Things to Think about
If you think that eating healthy means strict nutrition and staying stick-thin, then you are not only dead wrong, you are also depriving yourself of the many luscious, great-tasting foods on earth that make life worth-living.
Eating healthy is enjoying food, filling your tummy to satisfaction, and still staying in good shape. It does not mean starving yourself, neither denying yourself to savor countless tasty cuisines. You can actually have a bit of everything including sugar and fats. All you got to ask and know is how do you maintain a healthy diet.
Here are the six effective habits
• Focus on today.
You may have started a diet plan before but failed to go on with it, and it is stopping you from starting anew. Focus on what you can do now and do not tell yourself you will start dieting tomorrow. What if tomorrow never comes?
• Eat a wide variety of foods.
Expand your range of food choices. Keeping a diet that is healthy does not mean only eating what is non-fat and sugar free. To maintain a healthy diet, you need to eat everything in balance and moderation. There are about 40 nutrients that your body needs and not one food can give you all these in one bite. You really have to get a taste of everything to beat what your body needs.

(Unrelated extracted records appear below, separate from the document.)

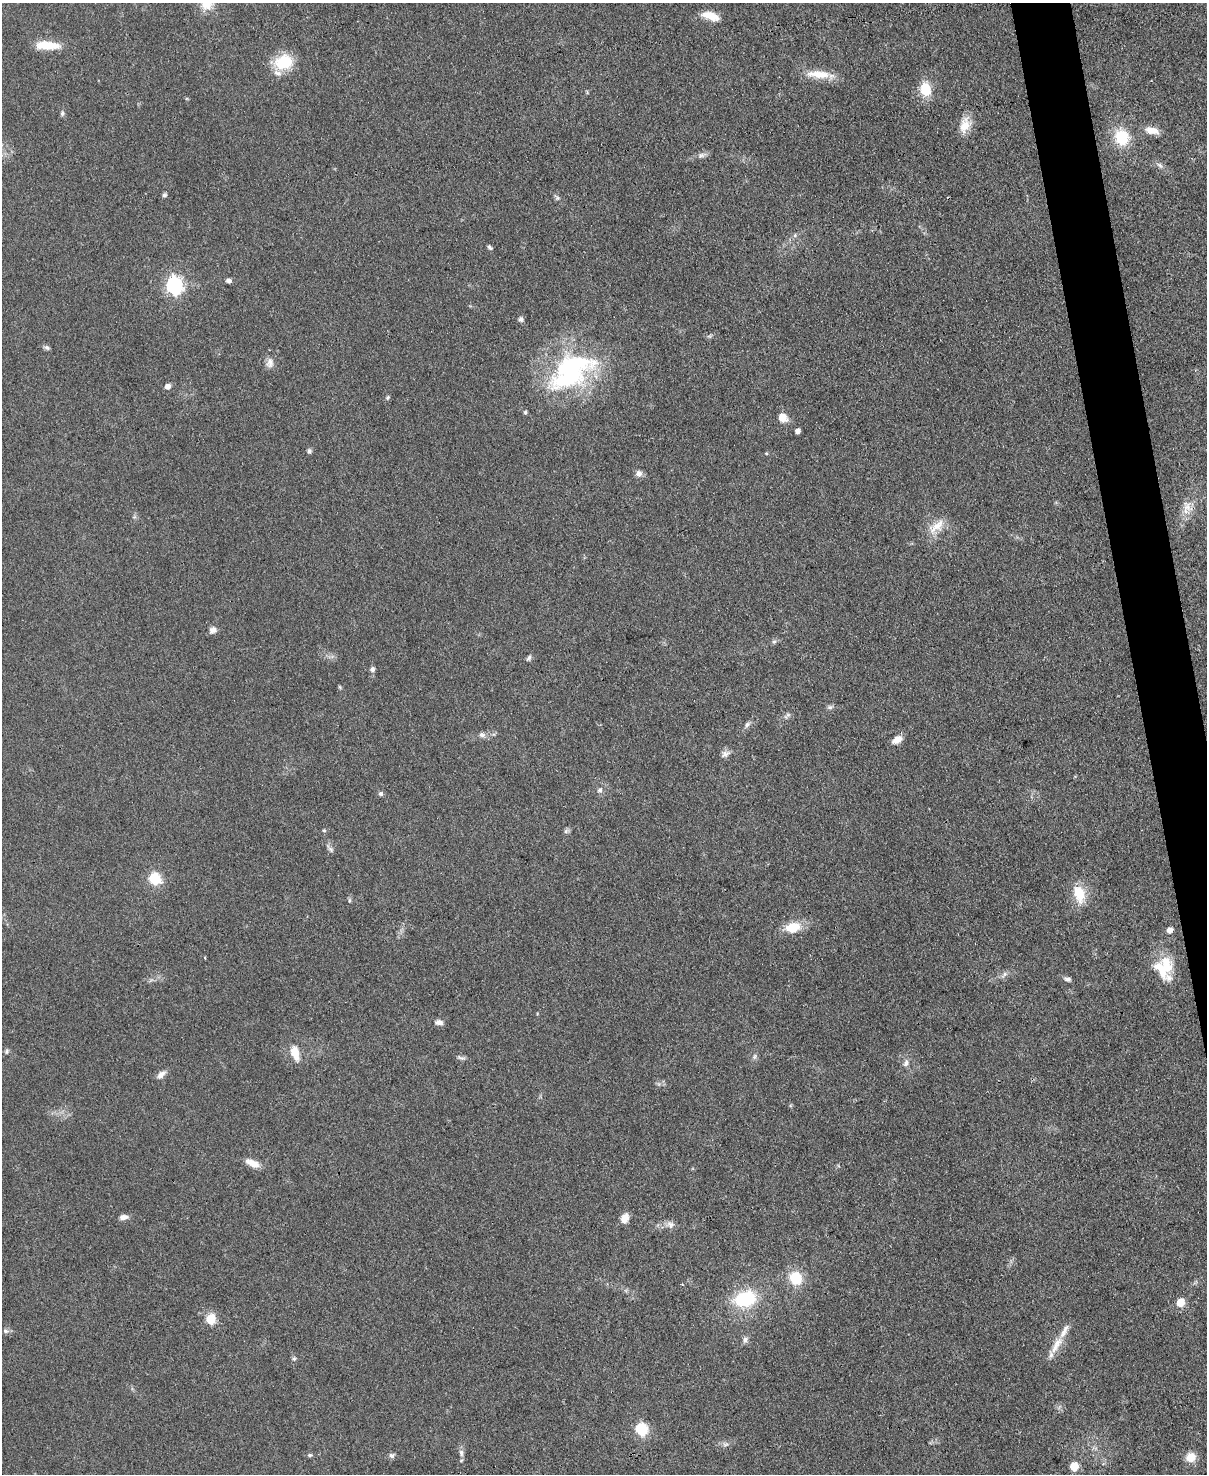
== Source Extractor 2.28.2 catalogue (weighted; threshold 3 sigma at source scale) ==
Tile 6 of 4 x 3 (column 2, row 2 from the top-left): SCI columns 1206-2410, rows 1721-3192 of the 4819 x 4798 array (HDU 1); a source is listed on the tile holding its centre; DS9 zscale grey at full resolution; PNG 1209 x 1476 px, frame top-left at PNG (2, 3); no overlay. Shown black and unused: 3% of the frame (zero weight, under 3 of 4 exposures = <1% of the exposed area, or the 3 px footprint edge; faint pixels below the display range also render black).
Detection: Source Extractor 2.28.2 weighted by HDU 2 'WHT'; one run over the whole footprint, this tile lists its part. Background 0.0853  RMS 0.0063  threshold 0.0284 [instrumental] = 3 sigma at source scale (4.5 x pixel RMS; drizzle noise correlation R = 1.50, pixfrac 1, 0.05/0.05 arcsec/px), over >= 5 px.
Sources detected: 90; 1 inside a brighter object's white glare — not listed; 6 inside a brighter listed object's ellipse — not listed separately; the other 83 listed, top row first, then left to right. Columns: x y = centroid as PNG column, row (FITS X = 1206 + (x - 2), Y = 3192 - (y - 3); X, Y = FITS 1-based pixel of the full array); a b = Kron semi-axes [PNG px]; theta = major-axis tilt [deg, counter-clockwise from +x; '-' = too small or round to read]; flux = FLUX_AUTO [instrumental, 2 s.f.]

• Consume moderate portions.
This is especially true in high-calorie foods. Serving sizes in restaurants have gone really big through the years and it is surely not healthy to finish it all until you feel bloated and over full. Just eat enough while having a good chat with a friend. Chatting will slow your eating time and therefore you will have time to digest the food and your brain will register that you are full. Other ways of eating in moderation when dining out is by choosing a starter instead of an entree, splitting a dish with someone, and not ordering anything in supersize.
• Do not police yourself.
It is very stressful to watch yourself and everything you put in your mouth. It is ok to enjoy a bite of your favorite sweets and fried foods as long as they do not compose much of your diet and they are taken in moderation.
• Eat a lot of vegetables, fruits, grains, and legumes.
These are foods high in complex carbohydrates, vitamins, minerals, and fiber. They are low in fat and free of cholesterol. They are a whole lot healthier than eating chips and dips.
• Balance your calorie intake and expenditure.
Books on maintaining a healthy diet suggests that recommended daily allowance for calories is 2,000, but this actually depends on the person's sex, height, age, weight, and physical activity.
Maintain a balance between the amount of calorie that you take and the amount that you spend. Do not overeat if you are just going to sit on the couch all day.